▶ Task item
Copy the text of every page in the listing below word for word, leaving out the pictures.
--- The data Enclosed Below ---
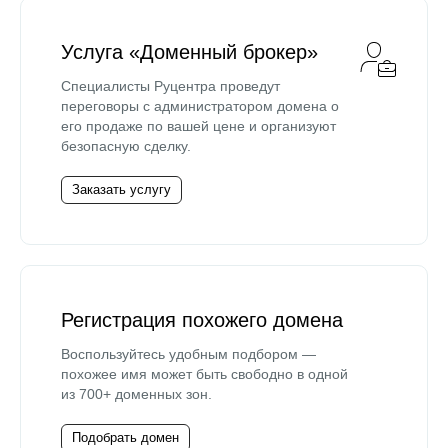
Услуга «Доменный брокер»
Специалисты Руцентра проведут
переговоры с администратором домена о
его продаже по вашей цене и организуют
безопасную сделку.
Заказать услугу
Регистрация похожего домена
Воспользуйтесь удобным подбором —
похожее имя может быть свободно в одной
из 700+ доменных зон.
Подобрать домен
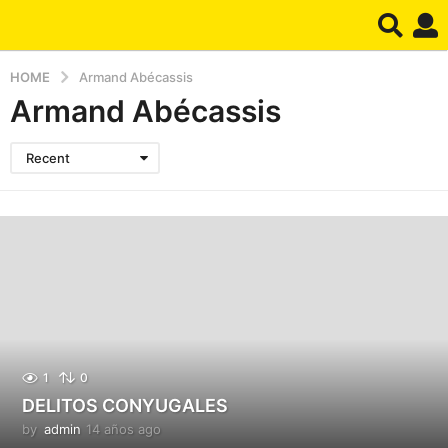
HOME
Armand Abécassis
Armand Abécassis
Recent
1
0
DELITOS CONYUGALES
by
admin
14 años ago
1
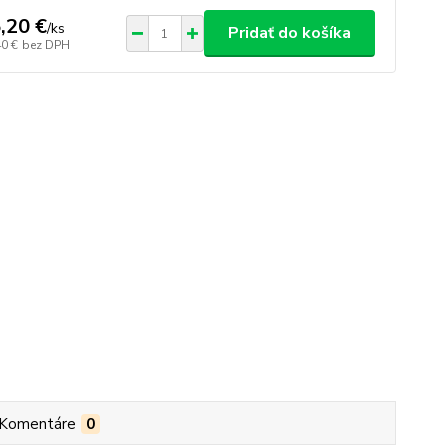
,20 €
/
ks
Pridať do košíka
40 €
bez DPH
Komentáre
0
--- End of Enclosed The data ---
▶ Answer to the exercise
Услуга «Доменный брокер»
Специалисты Руцентра проведут
переговоры с администратором домена о
его продаже по вашей цене и организуют
безопасную сделку.
Заказать услугу
Регистрация похожего домена
Воспользуйтесь удобным подбором —
похожее имя может быть свободно в одной
из 700+ доменных зон.
Подобрать домен
HOME
Armand Abécassis
Armand Abécassis
Recent
1
0
DELITOS CONYUGALES
by
admin
14 años ago
1
,20 €
/
ks
Pridať do košíka
40 €
bez DPH
Komentáre
0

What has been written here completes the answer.